**任务说明 1**. 在这篇比赛题解中，A题的题解说每个人应该优先按哪种按钮？
**任务说明 2**. 请给出这篇比赛题解在最后一行之后的后续内容。

**学习文本**.
▶

Preface

最战俘的一场，B题写挂一发后整个人脑子就不清醒了，放着D不写去写E1，然后忘了可持久化栈有一个经典的倍增写法，最主要当时暑假前集训我还上去讲了这个东西然后比赛的时候还没想起来

后面目送徐神爆切5题成功完成两场从蓝上橙，狠狠地把我这个在紫卡了半年的废物羞辱了一波

不过确实说实话我们队比赛后期我也基本全程划水，真大腿还得看徐神的说

A. Buttons

签到题，每个人肯定优先按公用的按钮然后再按自己的

#include<cstdio>
#include<iostream>
#include<utility>
#include<vector>
#include<cstring>
#include<cmath>
#include<cstdlib>
#include<algorithm>
#include<queue>
#include<set>
#include<map>
#include<set>
#include<array>
#include<random>
#include<bitset>
#include<ctime>
#include<limits.h>
#include<functional>
#include<unordered_map>
#define RI register int
#define CI const int&
#define mp make_pair
#define fi first
#define se second
#define Tp template <typename T>
using namespace std;
typedef long long LL;
typedef long double LDB;
typedef unsigned long long u64;
typedef __int128 i128;
typedef pair <int,int> pi;
typedef vector <int> VI;
typedef array <int,3> tri;
int t,a,b,c;
int main()
{
	//freopen("CODE.in","r",stdin); freopen("CODE.out","w",stdout);
	for (scanf("%d",&t);t;--t)
	{
		scanf("%d%d%d",&a,&b,&c);
		int sa=a+(c+1)/2,sb=b+c/2;
		puts(sa>sb?"First":"Second");
	}
	return 0;
}

B. The Walkway

最难读懂题目的一题，最后这题过的人比C少到不知道哪里去了

其实就是枚举删掉哪个点，每两个点之间的贡献也很好预处理出来，只不过细节比较多容易写挂

#include<cstdio>
#include<iostream>
#include<utility>
#include<vector>
#include<cstring>
#include<cmath>
#include<cstdlib>
#include<algorithm>
#include<queue>
#include<set>
#include<map>
#include<set>
#include<array>
#include<random>
#include<bitset>
#include<ctime>
#include<limits.h>
#include<functional>
#include<unordered_map>
#define RI register int
#define CI const int&
#define mp make_pair
#define fi first
#define se second
#define Tp template <typename T>
using namespace std;
typedef long long LL;
typedef long double LDB;
typedef unsigned long long u64;
typedef __int128 i128;
typedef pair <int,int> pi;
typedef vector <int> VI;
typedef array <int,3> tri;
const int N=100005;
int t,n,m,d,a[N],pfx[N],sfx[N];
int main()

◀

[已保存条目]
▶

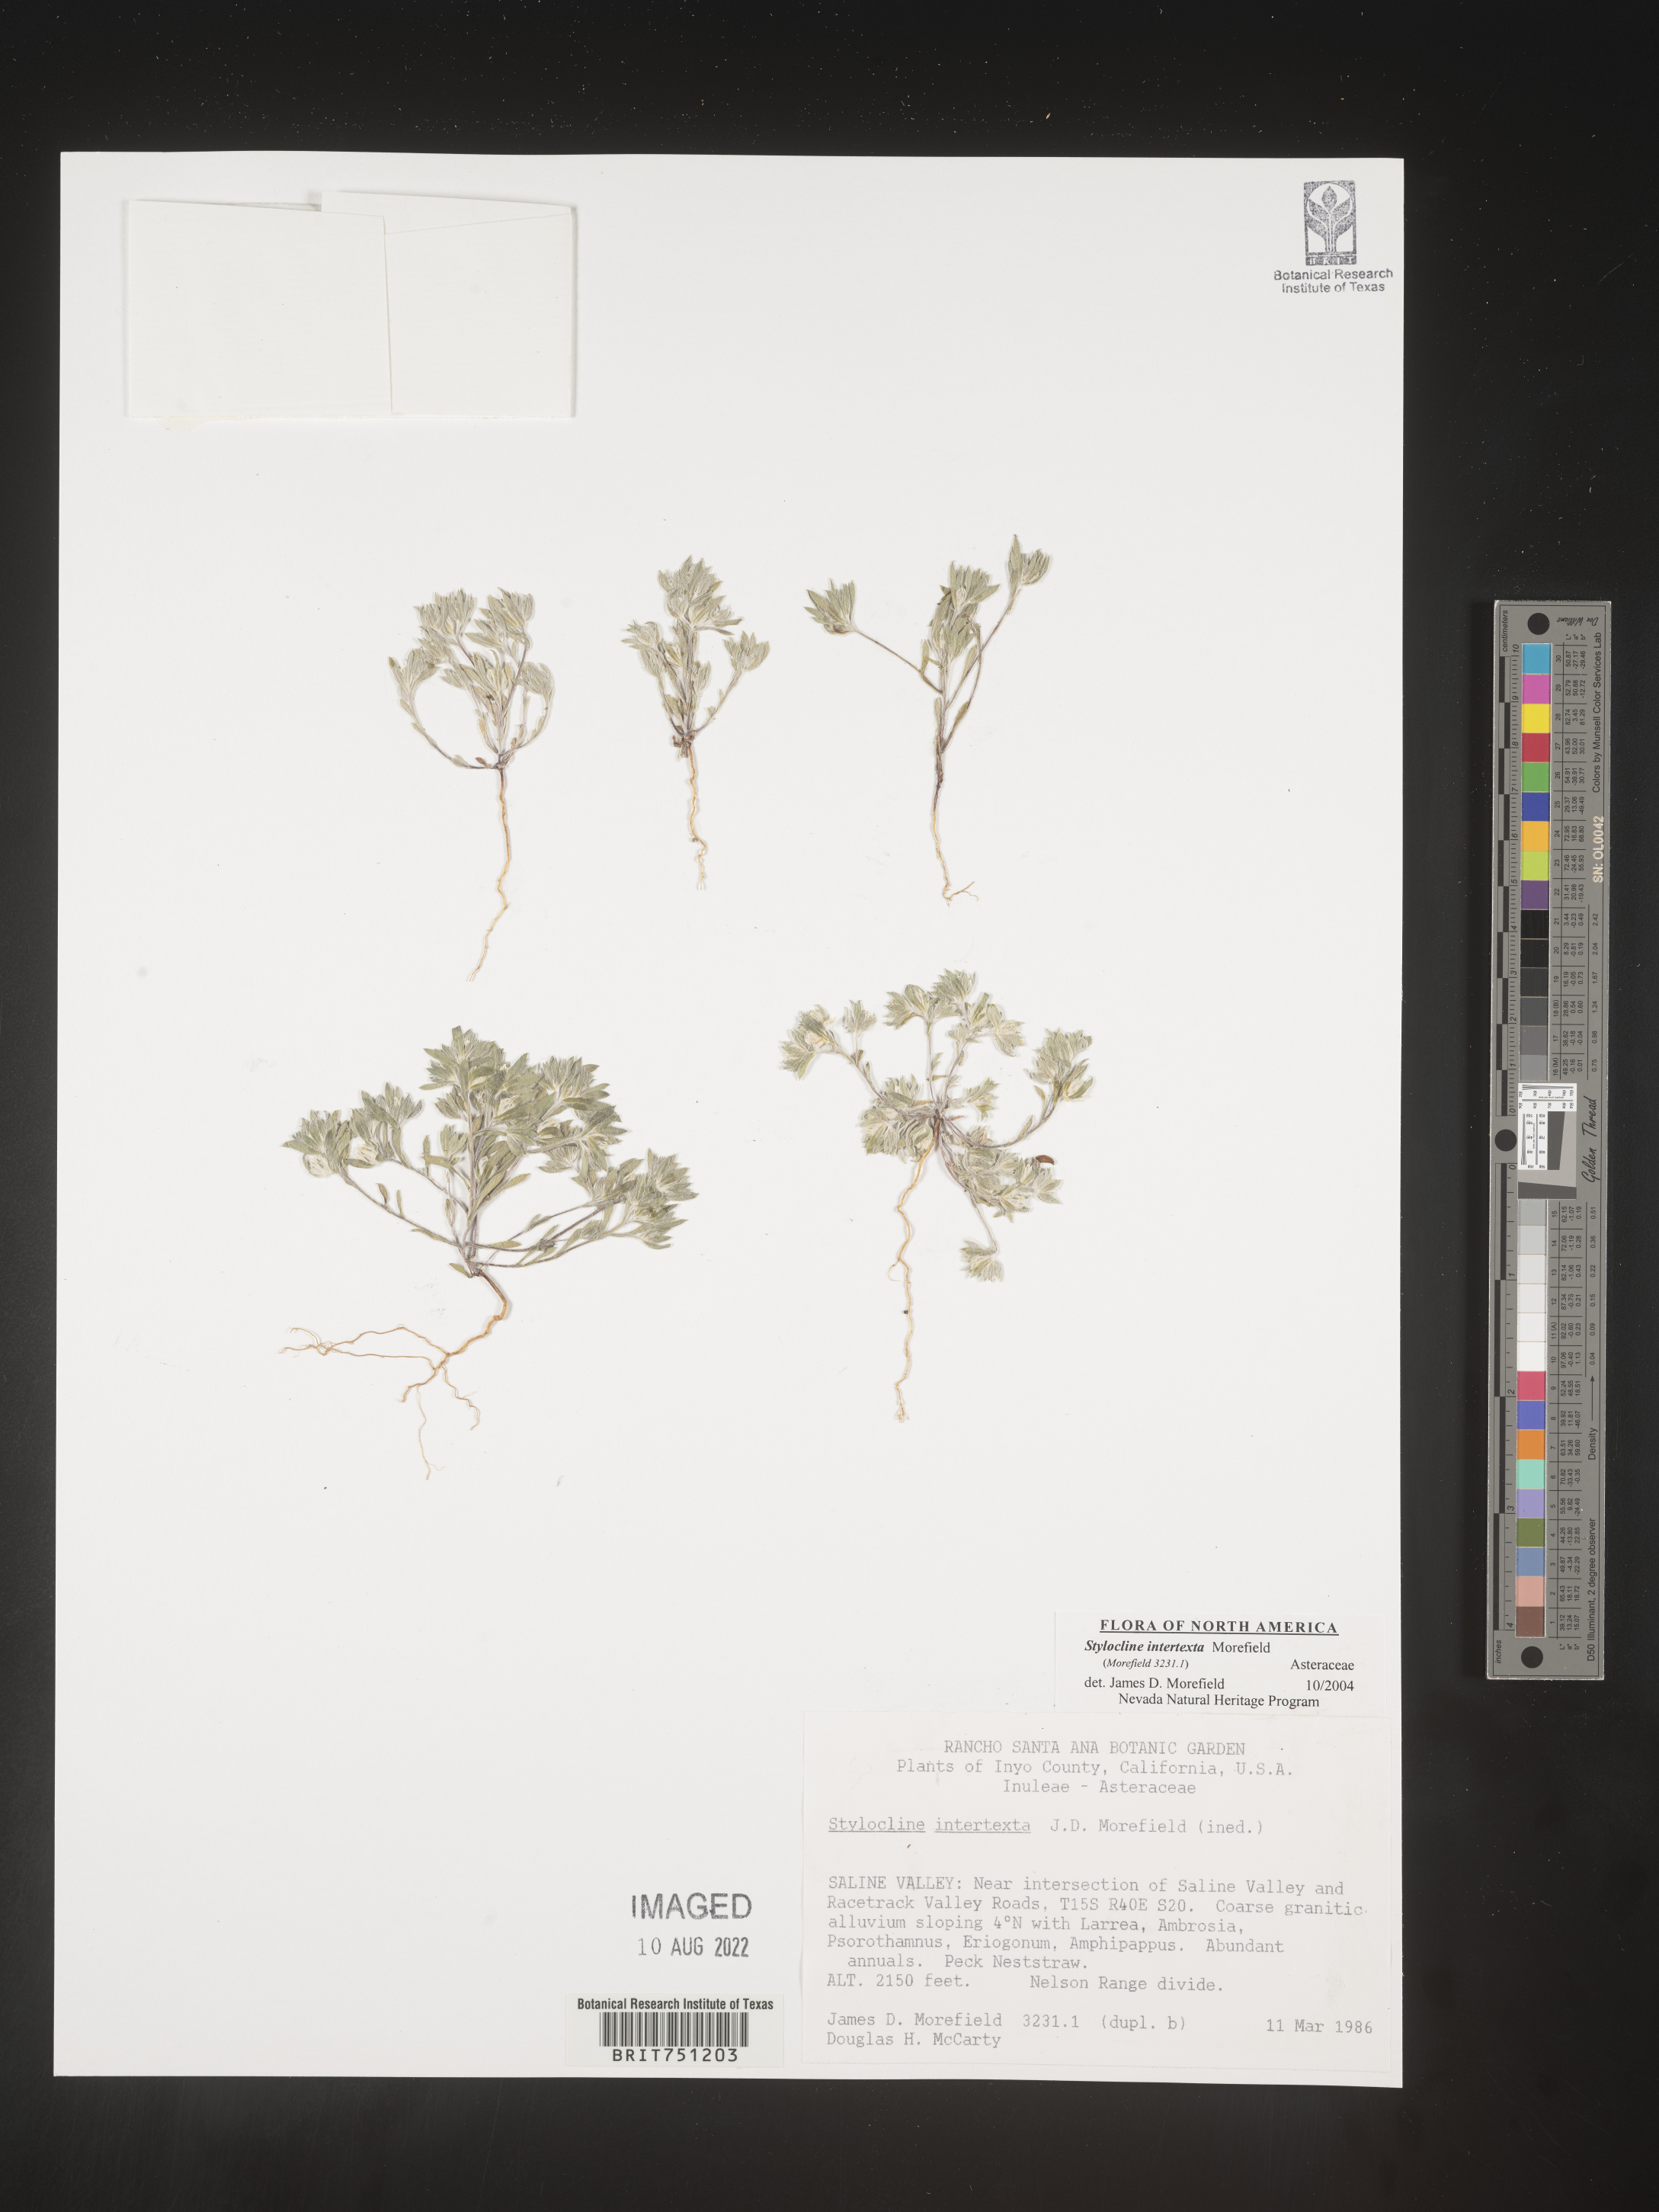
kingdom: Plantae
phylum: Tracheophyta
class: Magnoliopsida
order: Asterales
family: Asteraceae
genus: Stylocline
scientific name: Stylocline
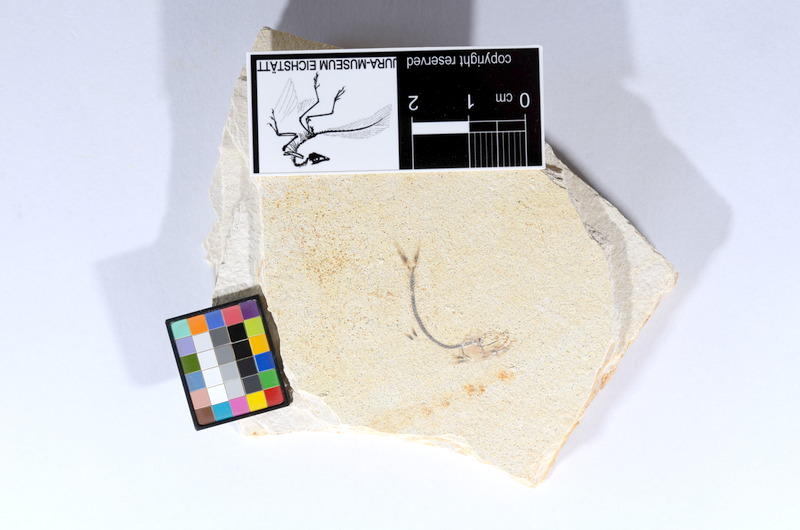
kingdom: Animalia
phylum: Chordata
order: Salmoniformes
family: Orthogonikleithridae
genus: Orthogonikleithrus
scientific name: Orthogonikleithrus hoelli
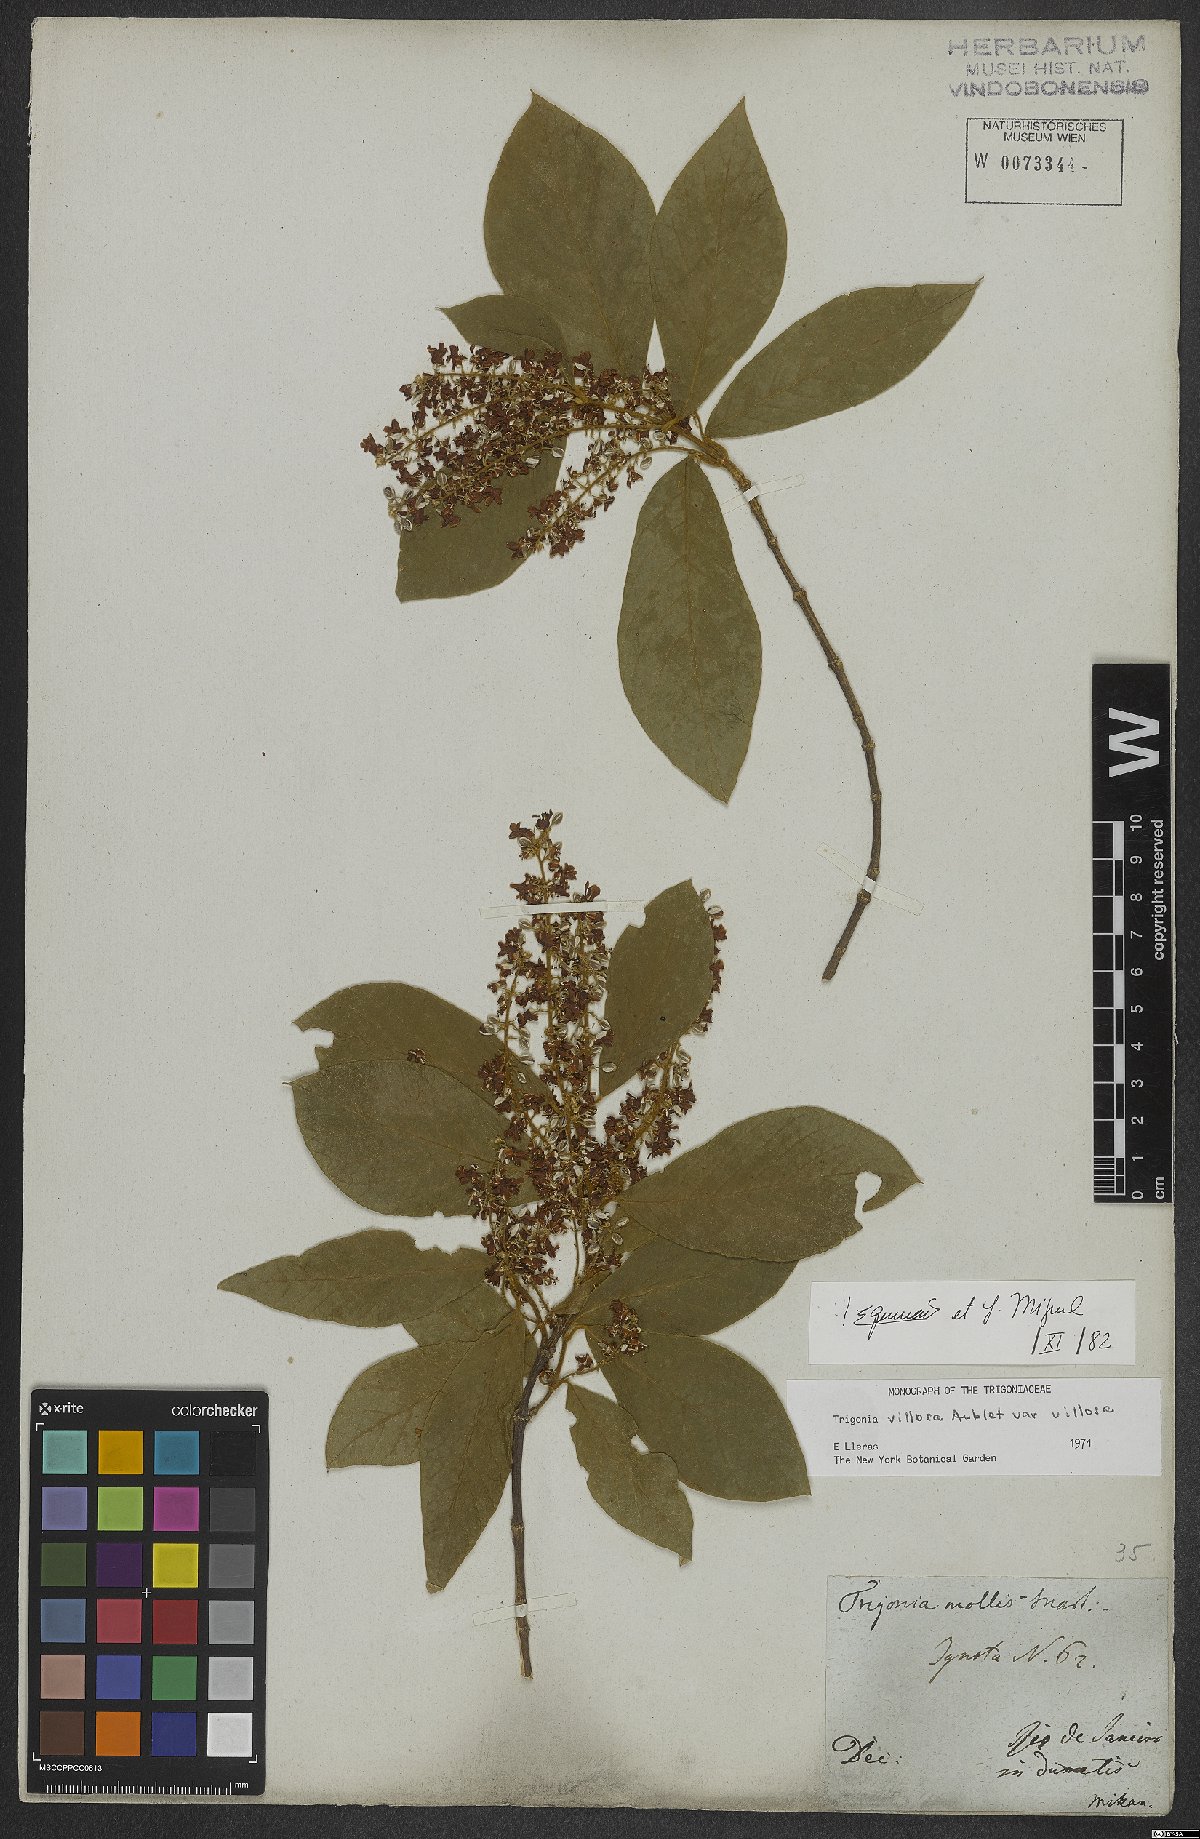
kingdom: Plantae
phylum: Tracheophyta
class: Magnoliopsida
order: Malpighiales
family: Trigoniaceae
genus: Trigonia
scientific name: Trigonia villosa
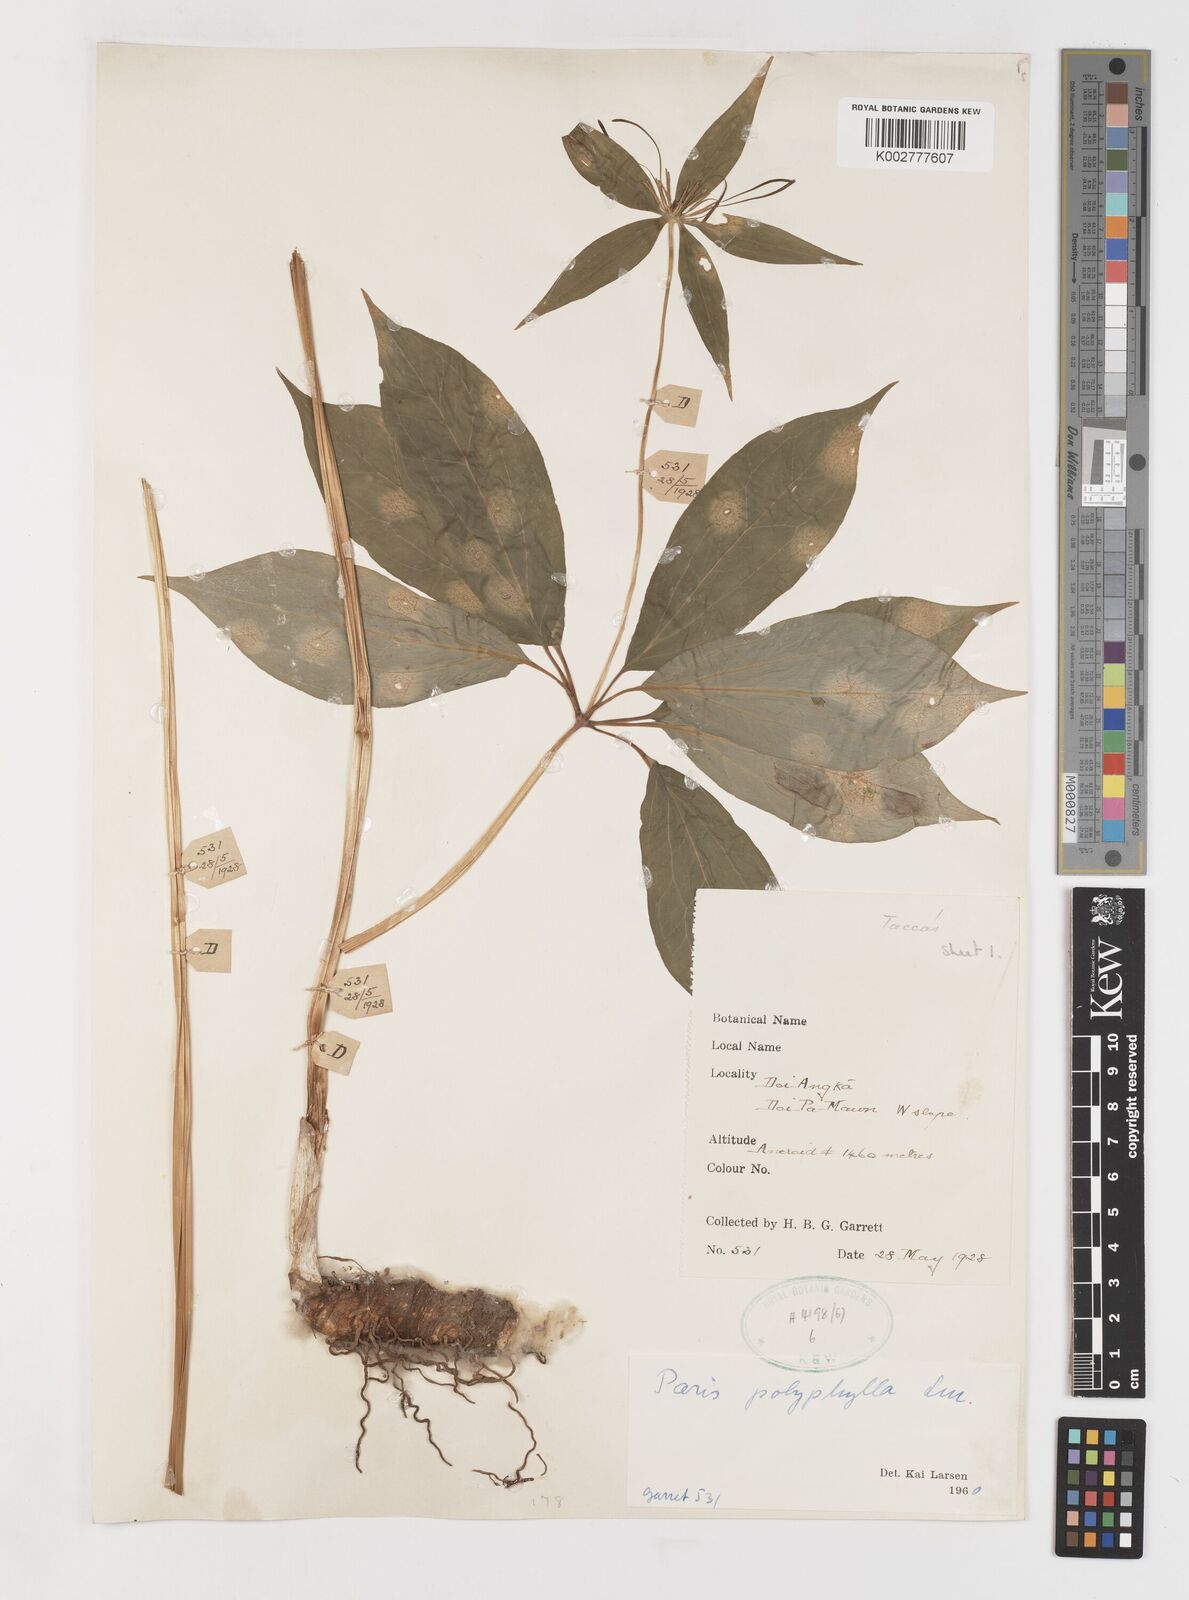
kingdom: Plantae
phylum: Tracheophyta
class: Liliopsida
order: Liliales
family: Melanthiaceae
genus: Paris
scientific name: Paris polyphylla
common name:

◀

**书面作答 1**. 每个人应优先按公用的按钮，然后再按自己的。

**书面作答 2**.
{
	//freopen("CODE.in","r",stdin); freopen("CODE.out","w",stdout);
	for (scanf("%d",&t);t;--t)
	{
		RI i; for (scanf("%d%d%d",&n,&m,&d),i=1;i<=m;++i) scanf("%d",&a[i]);
		for (a[0]=1,pfx[0]=1,i=1;i<=m;++i)
		{
			if (a[i]==1) { pfx[i]=1; continue; }
			pfx[i]=pfx[i-1]+(a[i]-a[i-1]-1)/d+1;
		}
		for (a[m+1]=n+1,sfx[m+1]=0,i=m;i>=1;--i) sfx[i]=sfx[i+1]+(a[i+1]-a[i]-1)/d+1;
		int mi=2e9,num; for (i=1;i<=m;++i)
		{
			int tmp=pfx[i-1]+sfx[i+1]+(a[i+1]-a[i-1]-1)/d;
			if (tmp<mi) mi=tmp,num=1; else if (tmp==mi) ++num;
		}
		printf("%d %d\n",mi,num);
	}
	return 0;
}

C. Yet Another Permutation Problem

纯签到题，看一眼就会了的C还有什么出的必要吗

对于每个质数\(p_i\)，将范围内的\(2p_i,4p_i,8p_i\cdots\)都依次放在它后面即可

#include<cstdio>
#include<iostream>
#include<utility>
#include<vector>
#include<cstring>
#include<cmath>
#include<cstdlib>
#include<algorithm>
#include<queue>
#include<set>
#include<map>
#include<set>
#include<array>
#include<random>
#include<bitset>
#include<ctime>
#include<limits.h>
#include<functional>
#include<unordered_map>
#define RI register int
#define CI const int&
#define mp make_pair
#define fi first
#define se second
#define Tp template <typename T>
using namespace std;
typedef long long LL;
typedef long double LDB;
typedef unsigned long long u64;
typedef __int128 i128;
typedef pair <int,int> pi;
typedef vector <int> VI;
typedef array <int,3> tri;
const int N=100005;
int t,n; bool vis[N];
int main()
{
	//freopen("CODE.in","r",stdin); freopen("CODE.out","w",stdout);
	for (scanf("%d",&t);t;--t)
	{
		RI i,j; for (scanf("%d",&n),i=1;i<=n;++i) vis[i]=0;
		vector <int> ans; ans.push_back(1); vis[1]=1;
		for (i=2;i<=n;++i) if (!vis[i])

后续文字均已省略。